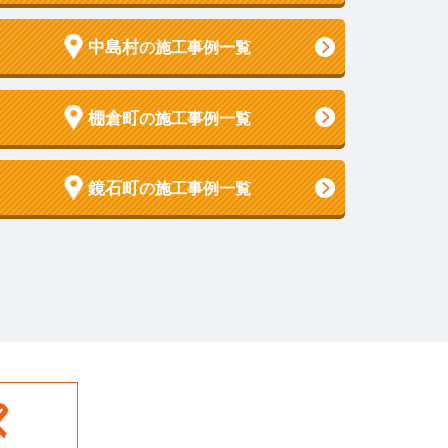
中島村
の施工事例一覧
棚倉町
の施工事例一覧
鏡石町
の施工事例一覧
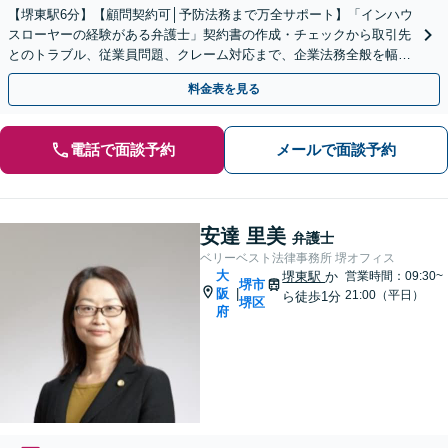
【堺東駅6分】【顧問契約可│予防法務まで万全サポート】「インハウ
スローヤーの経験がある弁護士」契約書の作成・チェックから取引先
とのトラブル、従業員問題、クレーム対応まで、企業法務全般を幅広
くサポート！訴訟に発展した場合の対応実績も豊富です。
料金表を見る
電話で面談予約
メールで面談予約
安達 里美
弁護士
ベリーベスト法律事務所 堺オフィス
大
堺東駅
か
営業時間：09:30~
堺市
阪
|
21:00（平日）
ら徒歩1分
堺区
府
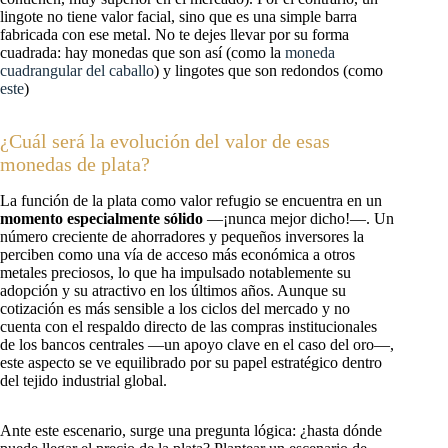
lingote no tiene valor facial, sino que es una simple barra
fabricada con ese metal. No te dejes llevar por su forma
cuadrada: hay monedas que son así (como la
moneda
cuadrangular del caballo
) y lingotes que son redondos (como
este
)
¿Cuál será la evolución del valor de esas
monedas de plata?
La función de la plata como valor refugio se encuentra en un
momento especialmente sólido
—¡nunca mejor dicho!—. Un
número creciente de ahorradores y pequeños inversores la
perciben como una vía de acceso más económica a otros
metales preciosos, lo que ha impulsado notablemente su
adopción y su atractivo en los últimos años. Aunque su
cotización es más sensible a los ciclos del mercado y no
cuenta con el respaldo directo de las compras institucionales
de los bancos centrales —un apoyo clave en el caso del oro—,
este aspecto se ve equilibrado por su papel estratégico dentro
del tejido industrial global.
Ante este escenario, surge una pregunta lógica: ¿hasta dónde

* [WHAT IS EXPECTED]
Quote, word for word and line for line, the text read from every one of the entries above, leaving the pictures out of your answer.

* [TASK SOLUTION]
中島村
の施工事例一覧
棚倉町
の施工事例一覧
鏡石町
の施工事例一覧
【堺東駅6分】【顧問契約可│予防法務まで万全サポート】「インハウ
スローヤーの経験がある弁護士」契約書の作成・チェックから取引先
とのトラブル、従業員問題、クレーム対応まで、企業法務全般を幅広
くサポート！訴訟に発展した場合の対応実績も豊富です。
料金表を見る
電話で面談予約
メールで面談予約
安達 里美
弁護士
ベリーベスト法律事務所 堺オフィス
大
堺東駅
か
営業時間：09:30~
堺市
阪
|
21:00（平日）
ら徒歩1分
堺区
府
lingote no tiene valor facial, sino que es una simple barra
fabricada con ese metal. No te dejes llevar por su forma
cuadrada: hay monedas que son así (como la
moneda
cuadrangular del caballo
) y lingotes que son redondos (como
este
)
¿Cuál será la evolución del valor de esas
monedas de plata?
La función de la plata como valor refugio se encuentra en un
momento especialmente sólido
—¡nunca mejor dicho!—. Un
número creciente de ahorradores y pequeños inversores la
perciben como una vía de acceso más económica a otros
metales preciosos, lo que ha impulsado notablemente su
adopción y su atractivo en los últimos años. Aunque su
cotización es más sensible a los ciclos del mercado y no
cuenta con el respaldo directo de las compras institucionales
de los bancos centrales —un apoyo clave en el caso del oro—,
este aspecto se ve equilibrado por su papel estratégico dentro
del tejido industrial global.
Ante este escenario, surge una pregunta lógica: ¿hasta dónde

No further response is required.